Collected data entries

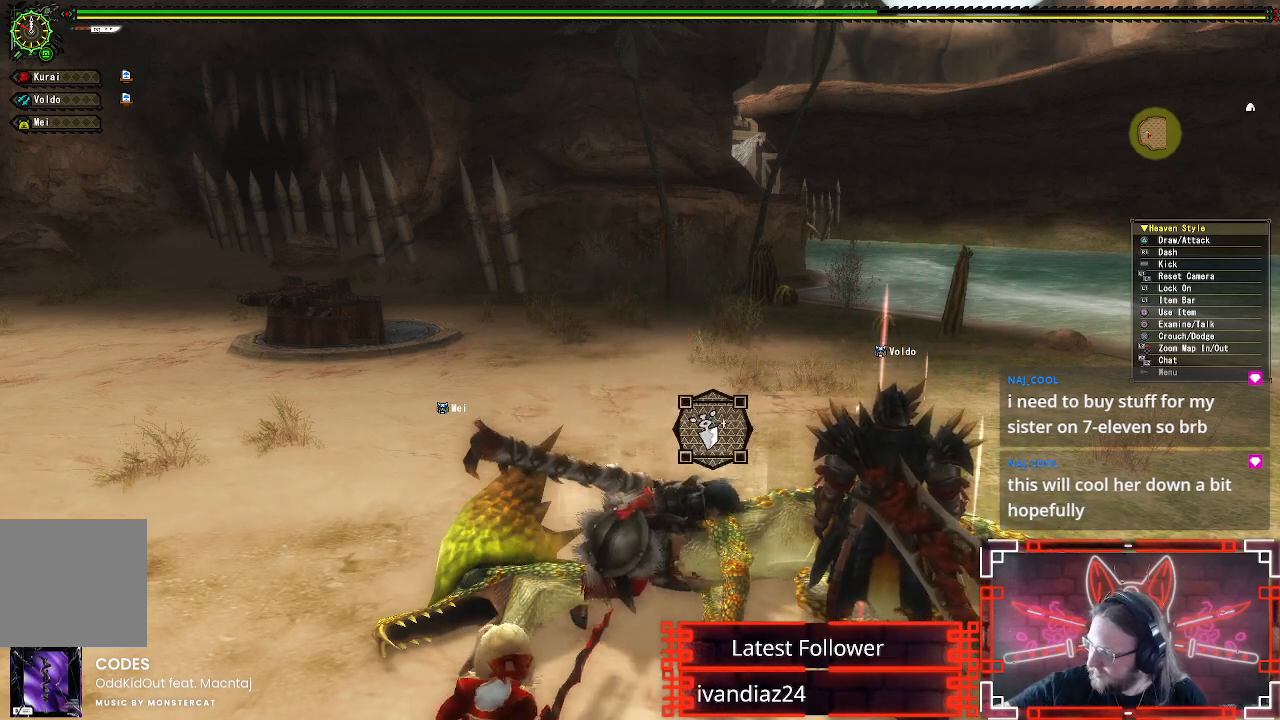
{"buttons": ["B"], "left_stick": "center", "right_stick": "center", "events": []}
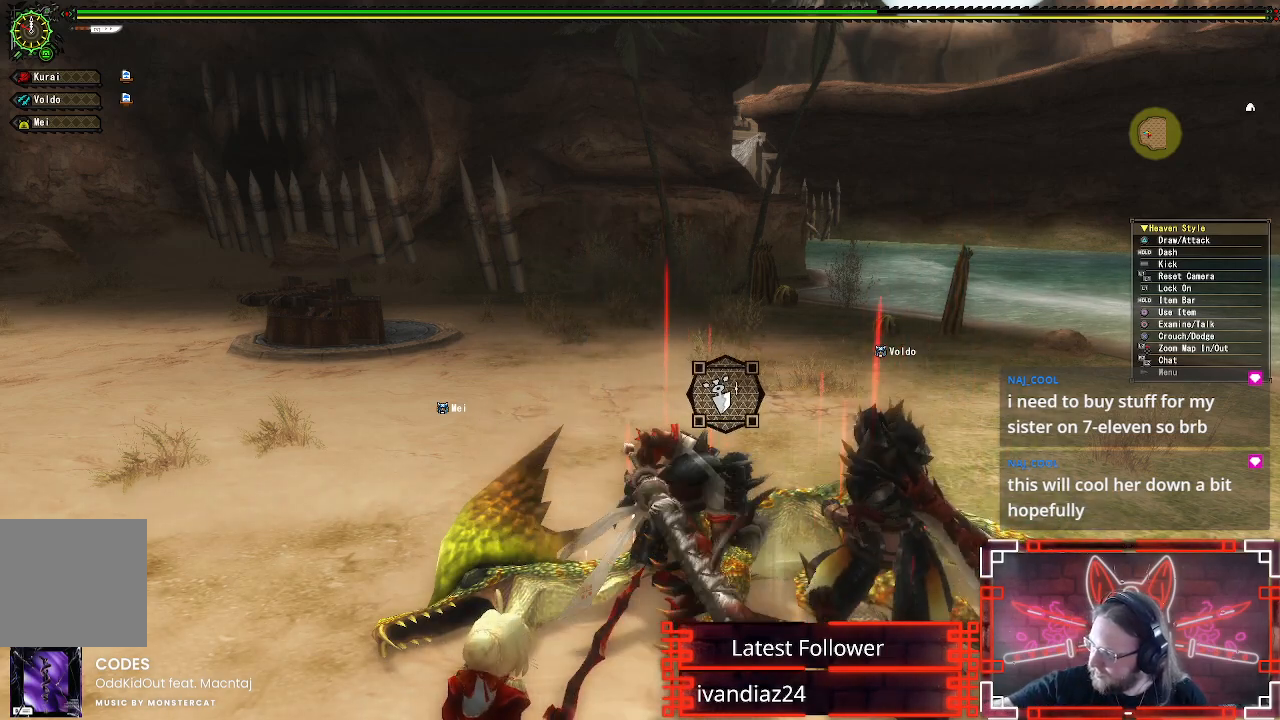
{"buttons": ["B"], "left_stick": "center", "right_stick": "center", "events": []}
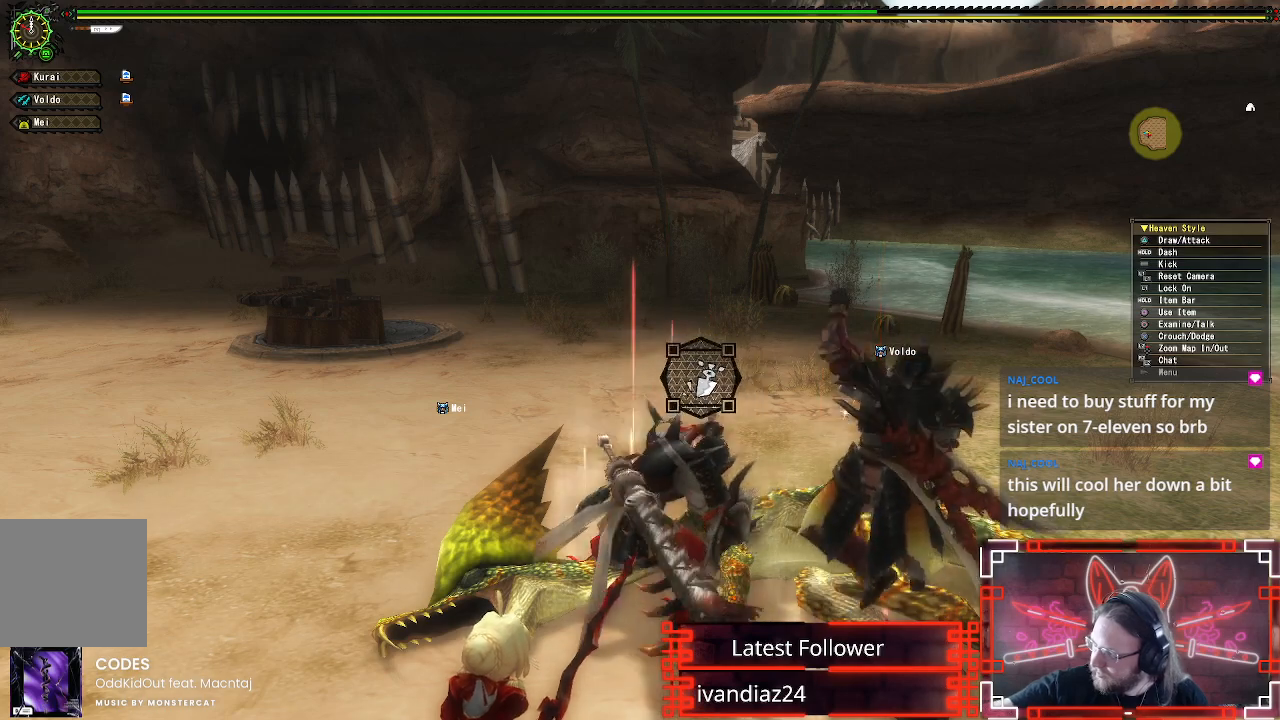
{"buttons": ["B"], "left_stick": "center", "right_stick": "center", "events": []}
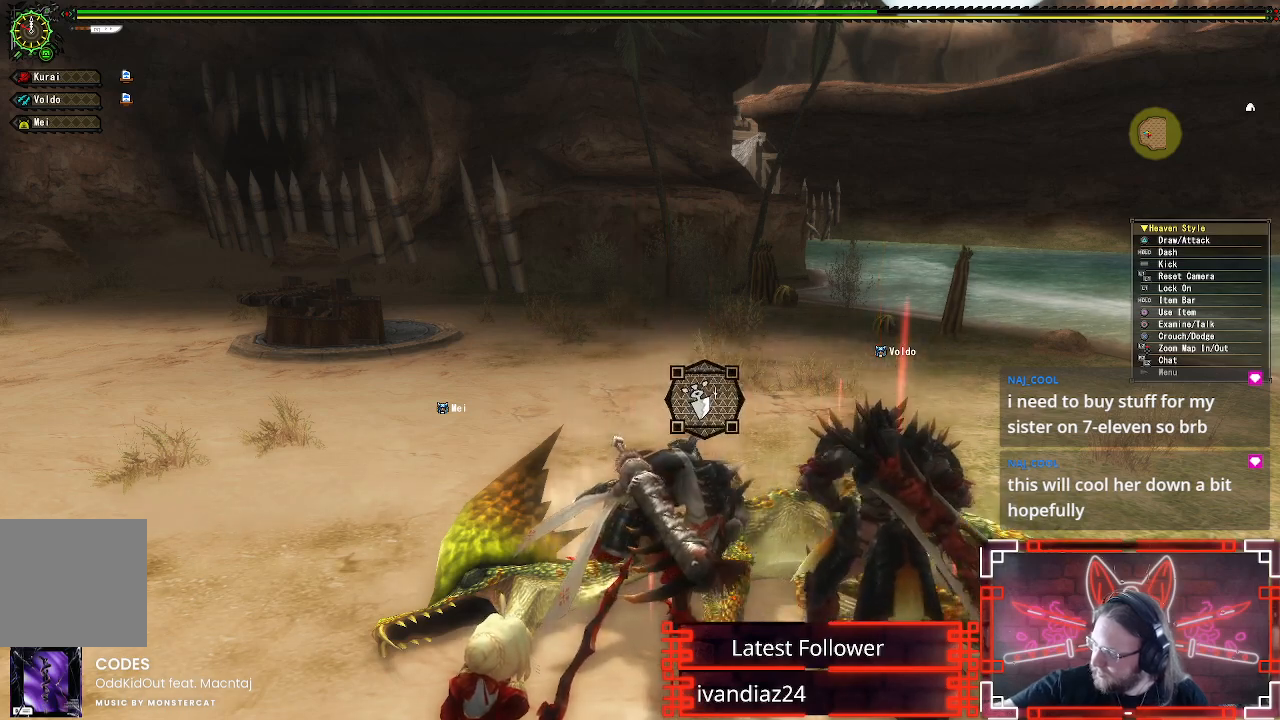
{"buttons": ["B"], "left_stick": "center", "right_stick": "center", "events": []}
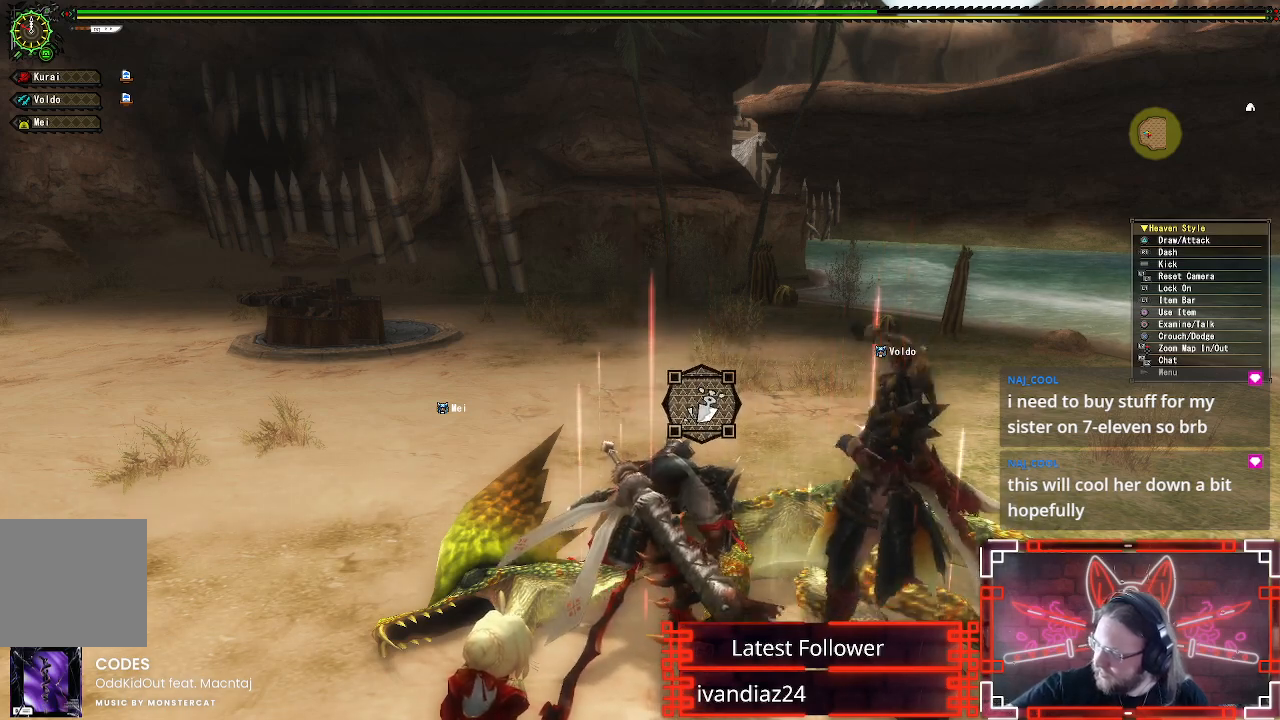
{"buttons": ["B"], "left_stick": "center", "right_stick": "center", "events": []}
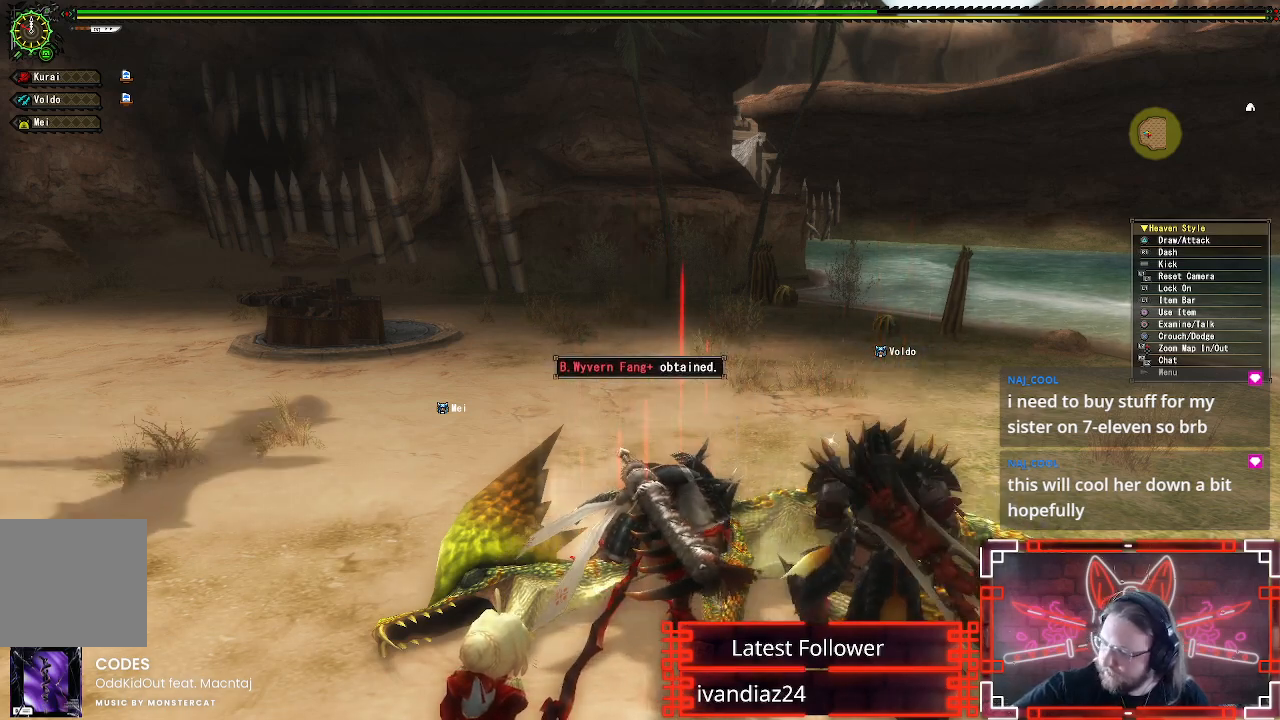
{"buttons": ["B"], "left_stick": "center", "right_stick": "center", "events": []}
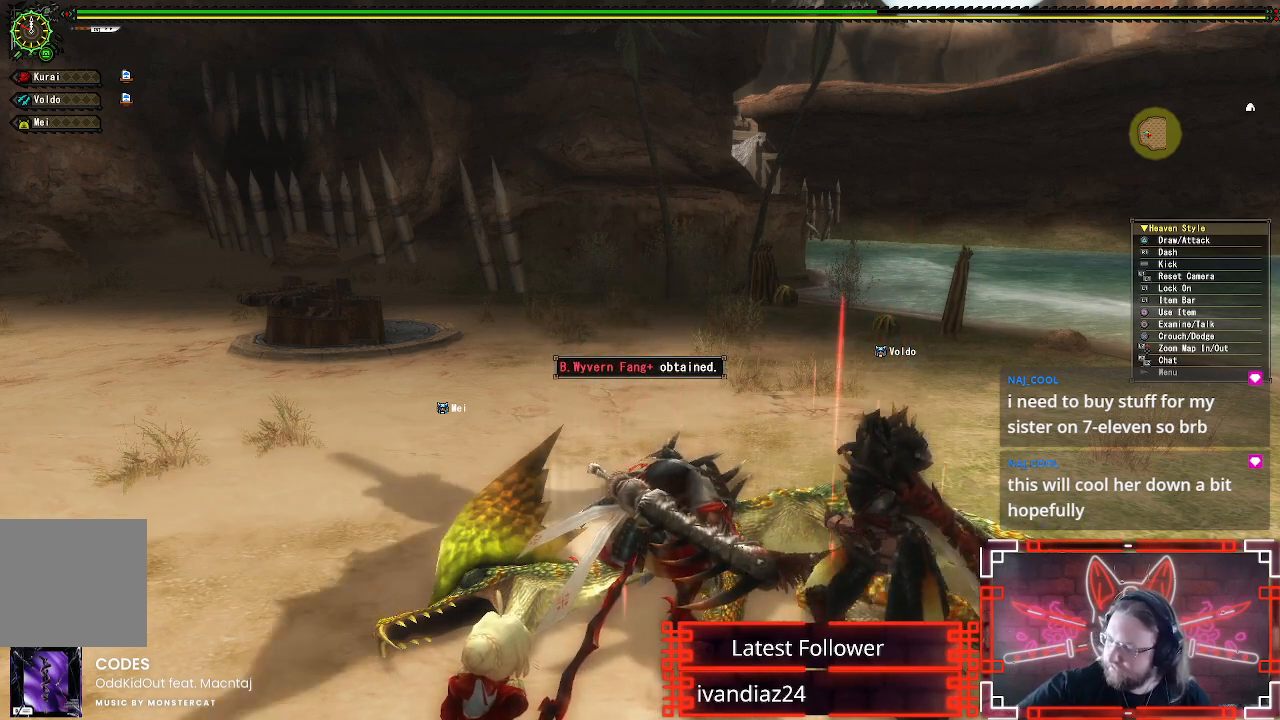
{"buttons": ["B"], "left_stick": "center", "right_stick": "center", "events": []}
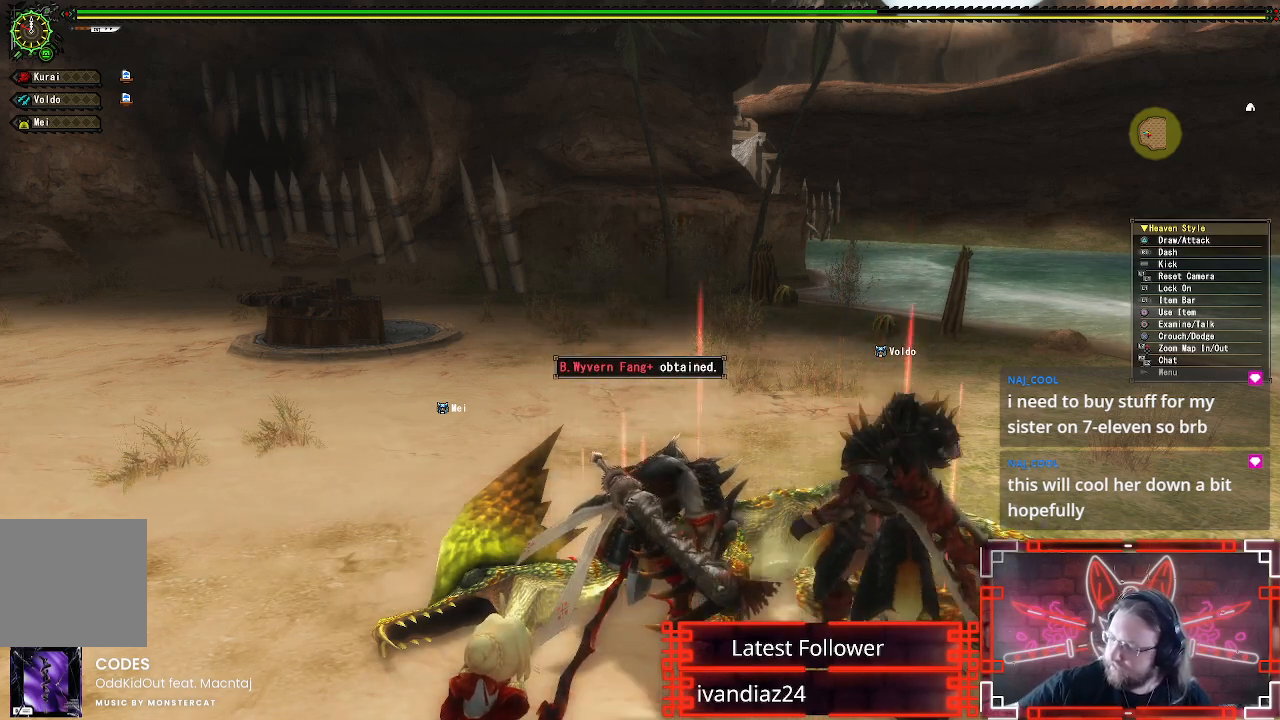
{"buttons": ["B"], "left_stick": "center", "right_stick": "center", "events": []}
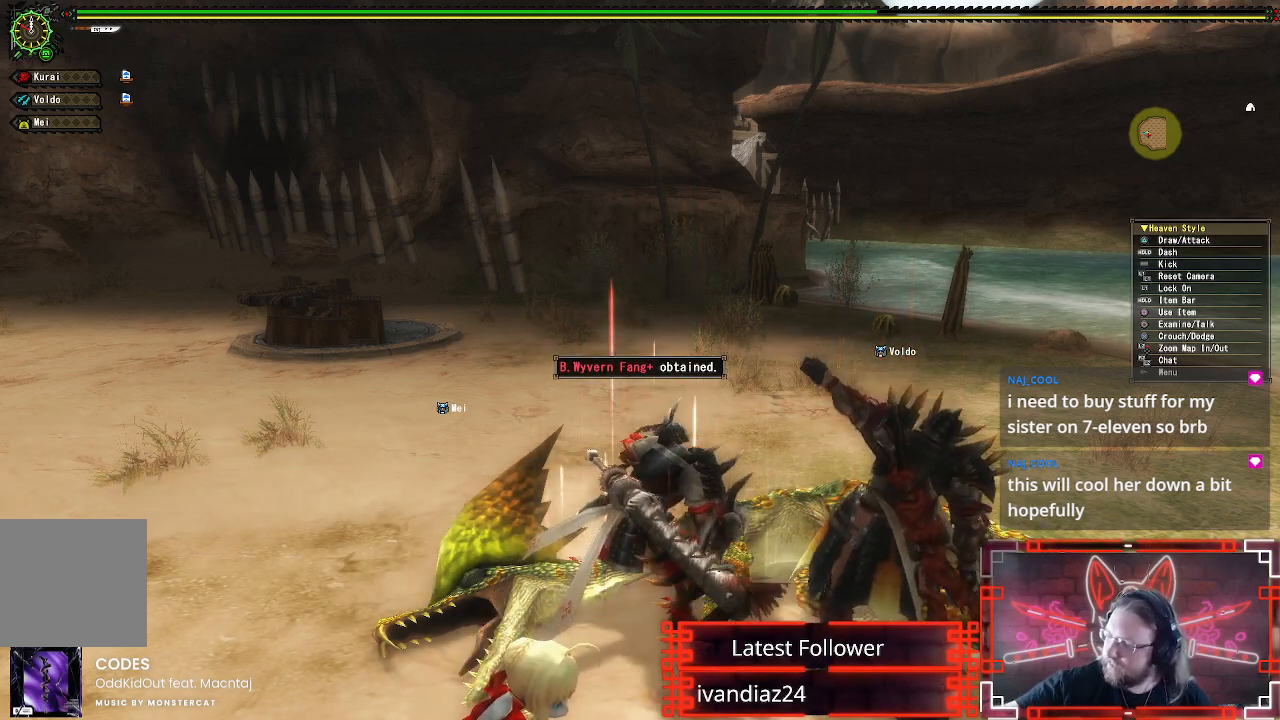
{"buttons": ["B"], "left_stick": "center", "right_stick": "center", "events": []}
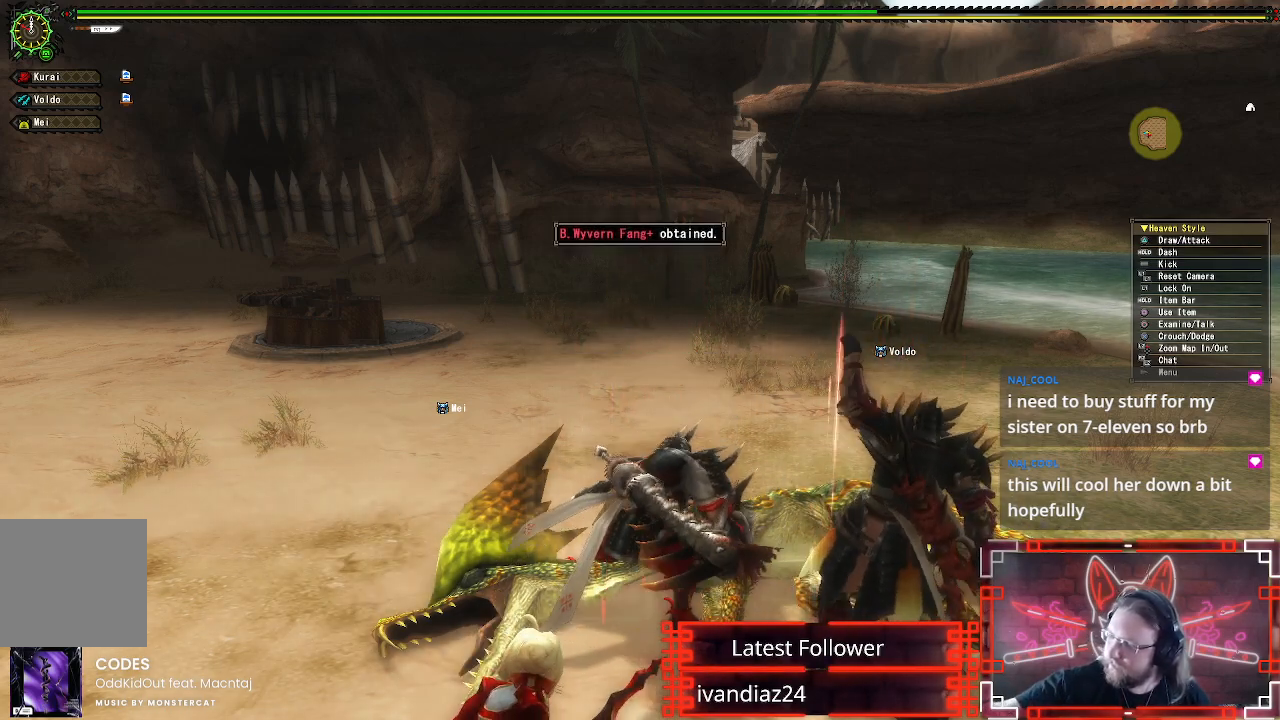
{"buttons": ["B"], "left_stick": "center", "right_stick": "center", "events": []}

## Your task
Reproduce each entry precisely, dropping only the pictures.

## Exercise answer
{"buttons": ["B"], "left_stick": "center", "right_stick": "center", "events": []}
{"buttons": ["B"], "left_stick": "center", "right_stick": "center", "events": []}
{"buttons": ["B"], "left_stick": "center", "right_stick": "center", "events": []}
{"buttons": ["B"], "left_stick": "center", "right_stick": "center", "events": []}
{"buttons": ["B"], "left_stick": "center", "right_stick": "center", "events": []}
{"buttons": ["B"], "left_stick": "center", "right_stick": "center", "events": []}
{"buttons": ["B"], "left_stick": "center", "right_stick": "center", "events": []}
{"buttons": ["B"], "left_stick": "center", "right_stick": "center", "events": []}
{"buttons": ["B"], "left_stick": "center", "right_stick": "center", "events": []}
{"buttons": ["B"], "left_stick": "center", "right_stick": "center", "events": []}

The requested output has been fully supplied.